As much as we hated the thought of putting Autumn down, we knew it was a responsible choice that was in her best interest. But Autumn’s story took an unexpected turn. With the help of Jen Reid of Best Friends Animal Society and Elaine Nash of Fleet of Angels, a wild horse sanctuary offered us a lifeline. Autumn will live out her days in the company of other horses, roaming free over acres of land, and with minimal contact with humans. She’ll be transported to this sanctuary next week.

Now you may or may not know this, but transporting horses across state lines is strictly regulated. Most states, including the one that Autumn is headed for, require a vet to draw blood and test for equine infectious anemia, an untreatable and potentially fatal disease. A horse must have a current certificate that says it tested negative for EIA before it can come into the state. As mentioned, however, Autumn can’t be touched so she certainly isn’t going to let us draw blood. So special arrangements had to be made by the state veterinarian to allow Autumn to be shipped to the sanctuary without a certificate. Immediately upon her arrival, she’ll be unloaded into a squeeze chute which will gently immobilize her so that a vet can draw blood and send it to be tested.

The squeeze chute is the key to providing the sanctuary’s horses with annual care like immunizations and deworming. These horses may be roaming free over thousands of acres, but they’re still being monitored to ensure that serious injuries don’t go unnoticed. They will humanely euthanize a horse that is suffering. There are no stallions in the herd so we don’t have to worry about Autumn being bred. And they are set up to make sure a horse like Autumn always gets enough to eat by feeding hay and grain as needed. Really, it’s the best of both worlds: Autumn will live free like a wild horse, but she will still be cared for.

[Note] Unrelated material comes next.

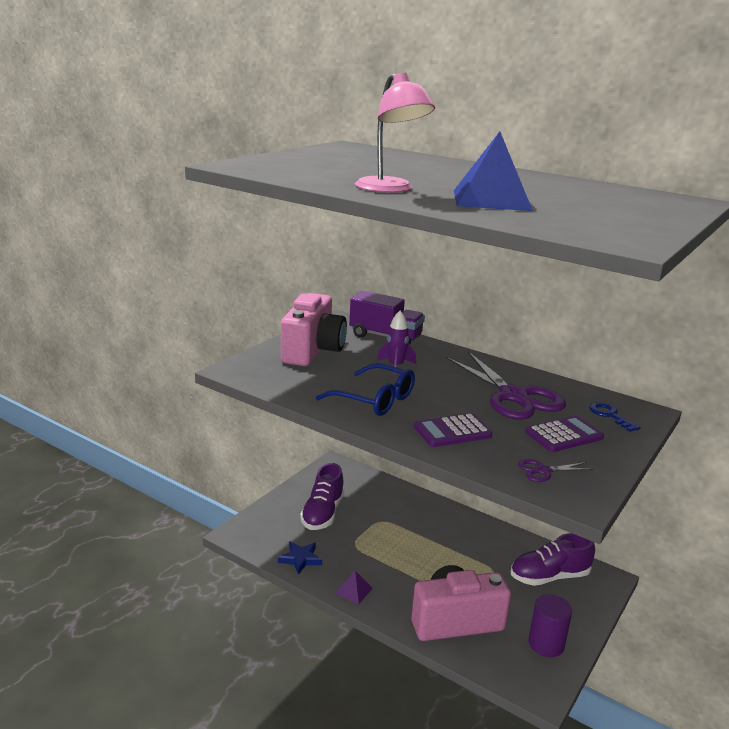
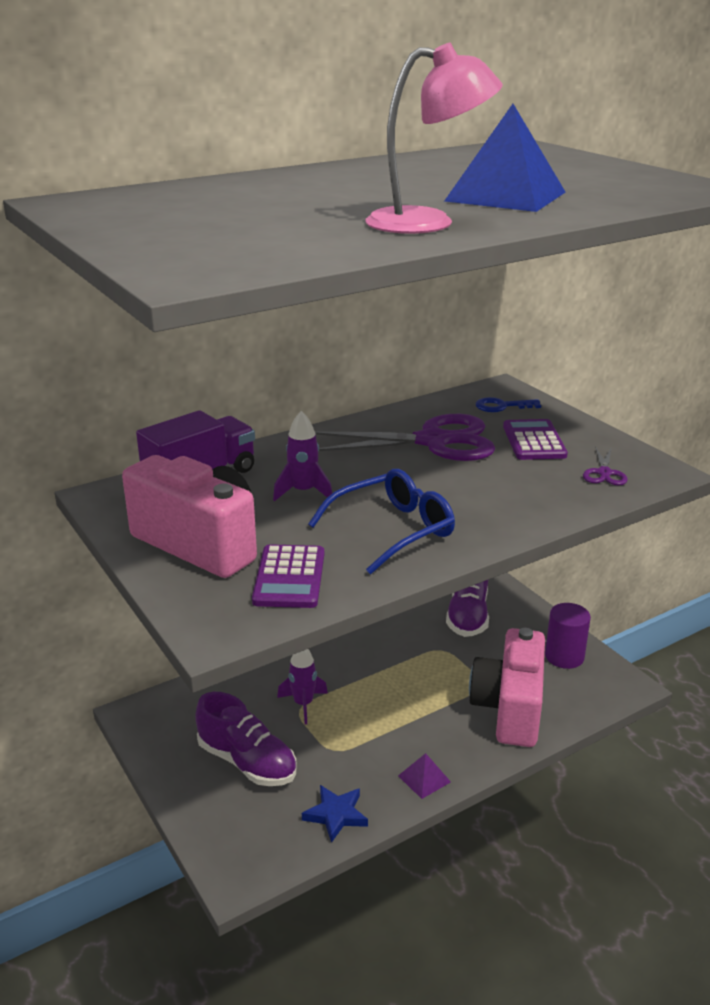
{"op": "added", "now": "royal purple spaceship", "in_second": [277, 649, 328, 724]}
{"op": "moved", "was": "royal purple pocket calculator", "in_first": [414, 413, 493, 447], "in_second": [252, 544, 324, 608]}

It’s important to understand how lucky we are to have been given this opportunity for Autumn. We were able to connect with individuals doing rescue on a national level, who were willing to help us because of SAFE’s good standing in the rescue community. It was hugely fortunate that the sanctuary not only had a place for Autumn but were also willing to talk through our concerns about what her life would be like moving forward. This does not change how we view humane euthanasia; we still feel strongly that it is a responsible and kind choice for many horses, and certainly far preferable to neglect, mistreatment, or suffering. We’re not likely to get another opportunity like this one. We are just so grateful that it has worked out so well for Autumn.

Thank you to Bill V and Judy W for donations to cover the cost of hauling Autumn to her new home!